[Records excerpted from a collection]
===

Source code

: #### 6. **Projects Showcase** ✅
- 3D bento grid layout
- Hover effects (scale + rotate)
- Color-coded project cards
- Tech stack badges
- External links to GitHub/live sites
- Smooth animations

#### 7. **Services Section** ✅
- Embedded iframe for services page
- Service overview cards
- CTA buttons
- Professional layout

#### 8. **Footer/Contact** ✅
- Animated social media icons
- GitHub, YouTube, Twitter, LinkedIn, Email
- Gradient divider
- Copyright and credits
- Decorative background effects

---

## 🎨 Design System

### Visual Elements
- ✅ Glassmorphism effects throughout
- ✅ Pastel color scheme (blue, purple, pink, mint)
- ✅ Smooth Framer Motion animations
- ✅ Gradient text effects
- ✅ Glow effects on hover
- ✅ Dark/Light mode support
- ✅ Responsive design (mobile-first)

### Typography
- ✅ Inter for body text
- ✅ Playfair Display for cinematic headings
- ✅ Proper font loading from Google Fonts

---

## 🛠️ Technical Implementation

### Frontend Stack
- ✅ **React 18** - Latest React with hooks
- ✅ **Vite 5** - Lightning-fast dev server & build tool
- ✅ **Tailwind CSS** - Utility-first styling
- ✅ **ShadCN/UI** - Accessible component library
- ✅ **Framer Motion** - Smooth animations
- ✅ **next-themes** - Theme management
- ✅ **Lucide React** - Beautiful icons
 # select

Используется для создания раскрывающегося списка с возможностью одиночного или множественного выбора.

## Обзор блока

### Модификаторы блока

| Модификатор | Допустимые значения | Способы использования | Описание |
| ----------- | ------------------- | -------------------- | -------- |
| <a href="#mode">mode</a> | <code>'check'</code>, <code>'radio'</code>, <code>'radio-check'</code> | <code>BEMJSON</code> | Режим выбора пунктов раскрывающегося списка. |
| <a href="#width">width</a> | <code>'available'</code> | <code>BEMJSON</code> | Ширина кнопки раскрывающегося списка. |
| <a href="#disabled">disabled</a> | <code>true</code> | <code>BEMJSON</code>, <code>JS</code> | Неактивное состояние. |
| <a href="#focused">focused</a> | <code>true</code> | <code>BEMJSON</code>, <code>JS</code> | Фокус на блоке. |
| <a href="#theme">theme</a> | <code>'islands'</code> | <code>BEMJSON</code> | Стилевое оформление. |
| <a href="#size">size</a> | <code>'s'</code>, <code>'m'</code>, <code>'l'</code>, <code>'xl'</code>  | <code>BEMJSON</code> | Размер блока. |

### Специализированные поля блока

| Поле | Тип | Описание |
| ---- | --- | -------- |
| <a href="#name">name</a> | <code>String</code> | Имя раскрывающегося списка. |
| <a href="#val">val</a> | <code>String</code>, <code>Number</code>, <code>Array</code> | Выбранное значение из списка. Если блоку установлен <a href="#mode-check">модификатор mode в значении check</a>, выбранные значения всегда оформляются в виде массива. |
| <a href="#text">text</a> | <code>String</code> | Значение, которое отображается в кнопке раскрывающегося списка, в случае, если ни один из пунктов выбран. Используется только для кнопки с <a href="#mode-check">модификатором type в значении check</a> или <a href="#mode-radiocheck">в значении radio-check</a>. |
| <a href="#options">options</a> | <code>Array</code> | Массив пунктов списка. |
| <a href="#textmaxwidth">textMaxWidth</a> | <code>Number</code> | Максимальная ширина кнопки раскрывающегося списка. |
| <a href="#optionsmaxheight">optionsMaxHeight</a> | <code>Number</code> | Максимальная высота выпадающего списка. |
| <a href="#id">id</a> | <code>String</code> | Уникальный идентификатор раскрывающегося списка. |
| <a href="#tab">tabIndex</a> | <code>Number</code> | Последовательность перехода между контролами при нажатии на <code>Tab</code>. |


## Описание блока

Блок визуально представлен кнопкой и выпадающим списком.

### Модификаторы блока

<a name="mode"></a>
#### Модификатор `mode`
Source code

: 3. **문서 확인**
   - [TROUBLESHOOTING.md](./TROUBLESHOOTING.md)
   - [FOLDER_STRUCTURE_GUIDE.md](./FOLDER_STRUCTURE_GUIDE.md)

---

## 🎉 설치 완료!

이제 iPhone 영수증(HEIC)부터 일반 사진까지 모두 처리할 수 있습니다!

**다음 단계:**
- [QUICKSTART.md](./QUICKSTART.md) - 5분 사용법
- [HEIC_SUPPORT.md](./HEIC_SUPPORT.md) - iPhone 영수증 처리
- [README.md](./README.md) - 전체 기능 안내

===

▸ What you will do:
Report the lines above that contain "layout".

▸ Task output:
- 3D bento grid layout
- Professional layout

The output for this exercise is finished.